Big Data, Data Science and Machine Learning: A Manager’s Conceptual Map

Last month, the IT manager of a mid-sized retail chain sat through three separate presentations at a board meeting. The first was titled ‘big data strategy,’ the second proposed a ‘data science infrastructure,’ and the third recommended ‘customer segmentation through machine learning.’ Each came with its own budget line, its own team requirements and its own software licensing costs. After the meeting, the manager asked one question: ‘Which one sits inside which?’ Without a clear answer to that question, no investment decision can be sound.

The most reliable way to build a conceptual map is to use a raw material-discipline-method framework. Big data is a raw material. It describes the mass of unprocessed data accumulating across a company’s servers, log files, sales records and, increasingly, sensor outputs. For data to qualify as ‘big,’ three properties need to be present simultaneously: volume (at the terabyte scale), velocity (real-time or high-frequency generation) and variety (structured table data alongside unstructured types such as text, images and logs). Big data on its own is not a solution — it is a logistics problem that needs solving. Storing, moving and making this data queryable demands serious infrastructure investment before any analysis can begin.

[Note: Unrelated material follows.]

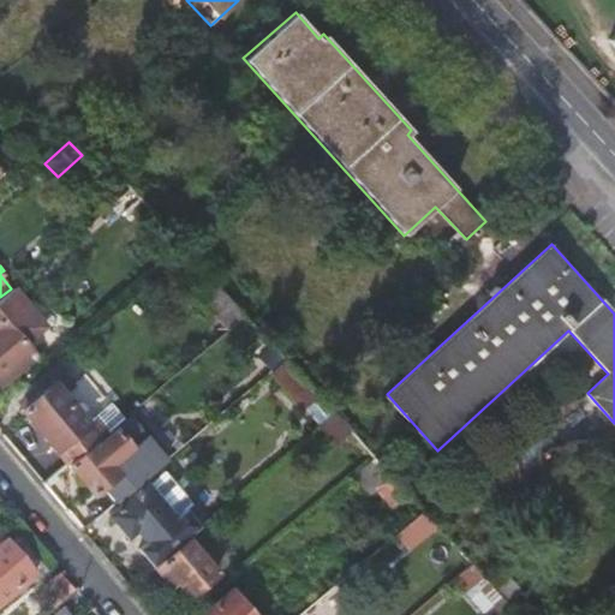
[(214,315),(227,330),(232,327),(245,315),(219,286),(203,297),(218,312),(214,315)]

Data science is the name of the discipline that processes this raw material. It combines statistics, computer science and domain expertise to extract meaningful patterns and actionable insights from raw data. A data scientist queries, cleans, models and interprets the mass produced by the big data infrastructure. The output can be a report, a predictive model or a decision-support tool. What separates data science from classical business intelligence is that it does not only look backward; it uses patterns to produce probabilistic inferences about the future. This is why building a data science team cannot be solved by purchasing software alone — it requires finding people who understand both statistics and programming and who can also read a business process.

Machine learning is one of the methods that data science uses. It is not the discipline itself but a specific set of approaches within the toolbox. In classical programming, rules are written by humans: ‘If a customer has not placed an order in 30 days, flag as at-risk.’ In machine learning, the rule is learned from data: the system examines historical records and calculates for itself which pattern correlates with an at-risk customer. This approach consistently outperforms rule-based systems when data is variable and multi-dimensional. However, building a machine learning model first requires a sufficient volume of clean, labelled data — which immediately reveals the dependency on big data infrastructure and data science discipline.

The hierarchy reads as follows: without big data infrastructure, the data science discipline has no raw material to work with; without data science discipline, machine learning methods cannot be applied correctly. This sequence also defines investment priority. Trying to build models without infrastructure is like drawing up a production plan before the factory exists. Many mid-sized businesses in Turkey are making exactly this mistake right now — purchasing a machine learning tool before a clean data foundation or the competency to interpret results is in place.

The practical challenge is the skills gap. The data scientist profile is only beginning to take shape locally; universities are just starting to produce graduates with the right combination of statistical and programming skills. Companies are generally bridging this gap in one of two ways: bringing in consultants or retraining existing statisticians and software developers. Both paths carry high cost and long lead times. On the infrastructure side, cloud computing options are making the required storage and processing capacity more accessible than it was even two years ago, but managing that infrastructure still demands real technical capacity. When calculating total cost of ownership, licensing and hardware line items need to be accompanied by human resource and training costs — otherwise the ROI projection will be misleading from the start.

The concrete decision criterion for any manager is this: take every proposal that arrives under the ‘big data’ label and separate it into infrastructure, discipline and method layers. Which layer are you actually buying, and which layer is still missing? If the infrastructure is not solid, the data science investment floats in the air. If data science competency is absent, the machine learning tool sits unused. Companies that plan to build all three layers in a coordinated sequence — starting with a pilot project and scaling deliberately — will gain a real operational advantage over competitors who spend large budgets and produce no usable output.

This article was originally written in Turkish by Gökhan MERCANOĞLU on July 16, 2012 and has been automatically translated into English and other languages using machine translation.